Young carers can find it difficult to juggle their caring role with their education. Having a parent or sibling with a care needs can disrupt home life and can be exhausting for young people meaning they may struggle to concentrate in school.

Employment

Caring can be very time-consuming and carers often have to manage their loved ones' medical appointments and care arrangements, which can lead to absences from work. Caring can also lead to a reduction in hours or giving up work completely.

Finances

The additional expenses that come with caring can put a financial strain on carers. People with care needs may need additional care, specialist equipment and transport, all of which can be very expensive. Carers often report having to use their own savings to fund caring, and facing financial problems as a direct result of caring.

CARING IN THE ISLE OF MAN

Statistics from the Isle of Man Census Report 2011 indicate that there are 3,485 carers living in the Isle of Man. However, it is estimated that the true number of carers on island is over 10,000. It is also estimated that there are over 1,000 young carers living on island. 

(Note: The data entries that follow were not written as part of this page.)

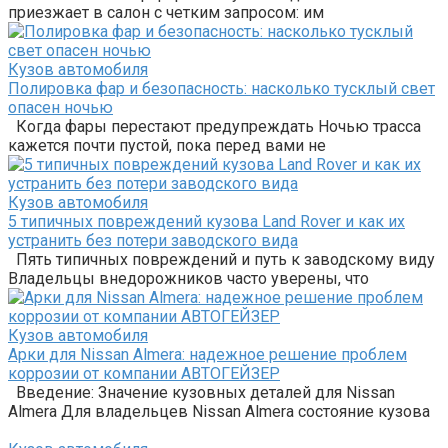
приезжает в салон с четким запросом: им
Кузов автомобиля
Полировка фар и безопасность: насколько тусклый свет
опасен ночью
Когда фары перестают предупреждать Ночью трасса
кажется почти пустой, пока перед вами не
Кузов автомобиля
5 типичных повреждений кузова Land Rover и как их
устранить без потери заводского вида
Пять типичных повреждений и путь к заводскому виду
Владельцы внедорожников часто уверены, что
Кузов автомобиля
Арки для Nissan Almera: надежное решение проблем
коррозии от компании АВТОГЕЙЗЕР
Введение: Значение кузовных деталей для Nissan
Almera Для владельцев Nissan Almera состояние кузова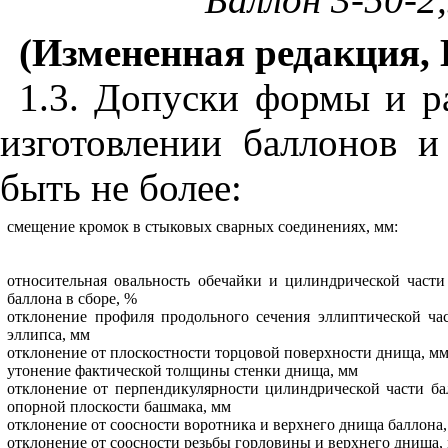
(Измененная редакция, И
1.3. Допуски формы и р
изготовлении баллонов 
быть не более:
смещение кромок в стыковых сварных соединениях, мм:
относительная овальность обечайки и цилиндрической част
баллона в сборе, %
отклонение профиля продольного сечения эллиптической ча
эллипса, мм
отклонение от плоскостности торцовой поверхности днища, м
утонение фактической толщины стенки днища, мм
отклонение от перпендикулярности цилиндрической части ба
опорной плоскости башмака, мм
отклонение от соосности воротника и верхнего днища баллона
отклонение от соосности резьбы горловины и верхнего днища,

Our island's carers save our local economy between £40 and £90 million every year. This shows how valuable carers are and how much support they provide. Nearly a quarter of these carers are providing over 50 hours of care per week and for some, this is in addition to full or part time employment or education.

The number of carers is set to increase even more over the next 10 years meaning we will need to provide even more care hours.